- Born: c. 1979 (age 46–47) Uganda
- Citizenship: Uganda
- Education: Mount Saint Mary's College Namagunga Elmhurst University University of Texas at Dallas
- Occupations: Businesswoman & corporate executive
- Years active: 2005–present
- Title: Manager of Advisory Department at Uganda Development Bank

= Barbara Kasekende =

Ugandan businesswoman and corporate executive

Barbara Kasekende is a Ugandan businesswoman and corporate executive who serves as the head of the Advisory Department at Uganda Development Bank, the country's only indigenous, government-owned development financial institution. She took up this position in February 2022. Before that, she was the corporate social investments manager at Stanbic Bank Uganda Limited, Uganda's largest commercial bank by assets.

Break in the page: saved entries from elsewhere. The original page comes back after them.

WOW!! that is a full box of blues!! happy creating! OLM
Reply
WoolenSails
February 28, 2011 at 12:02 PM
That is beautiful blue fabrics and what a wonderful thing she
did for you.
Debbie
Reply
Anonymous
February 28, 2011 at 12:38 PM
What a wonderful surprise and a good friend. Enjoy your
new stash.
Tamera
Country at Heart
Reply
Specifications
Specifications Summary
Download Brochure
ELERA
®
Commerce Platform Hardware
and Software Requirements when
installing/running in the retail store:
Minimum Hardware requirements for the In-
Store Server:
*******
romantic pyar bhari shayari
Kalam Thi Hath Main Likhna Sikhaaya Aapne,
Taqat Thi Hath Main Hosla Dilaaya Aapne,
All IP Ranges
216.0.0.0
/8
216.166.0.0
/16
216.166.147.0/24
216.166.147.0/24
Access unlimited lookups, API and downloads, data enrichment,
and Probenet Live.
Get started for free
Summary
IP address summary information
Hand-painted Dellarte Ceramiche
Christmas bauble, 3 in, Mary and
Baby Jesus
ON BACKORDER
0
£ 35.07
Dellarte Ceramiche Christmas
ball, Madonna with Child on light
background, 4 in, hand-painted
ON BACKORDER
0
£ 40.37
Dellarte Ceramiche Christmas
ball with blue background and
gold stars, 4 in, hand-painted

==Background and education==
Kasekende is a Ugandan national, born circa 1979 in the Buganda Region of Uganda. She attended Mount Saint Mary's College Namagunga for her high school education. In a 2020 interview, she described herself as the firstborn in her family.

She holds a Bachelor of Science in Computer Information Systems, awarded by Elmhurst University, in Elmhurst, Illinois, United States. She also holds a Master of Business Administration, obtained from the Naveen Jindal School of Management, at the University of Texas at Dallas, in Richardson, Texas, United States.

==Career==
At the time she joined Uganda Development Bank in February 2022, Kasekende's business career went back nearly 14 years. She has had managerial responsibilities in various businesses and companies during that time. She has been a manager at AIG Uganda, Wild Places Africa, NFT Consult and Stanbic Bank Uganda. Her work experience includes business development, customer service, high-net worth customer relations and corporate social responsibility functions.

At Uganda Development Bank, Kasekende heads the bank's business advisory department, responsible for advising and guiding the bank's business clients and customers.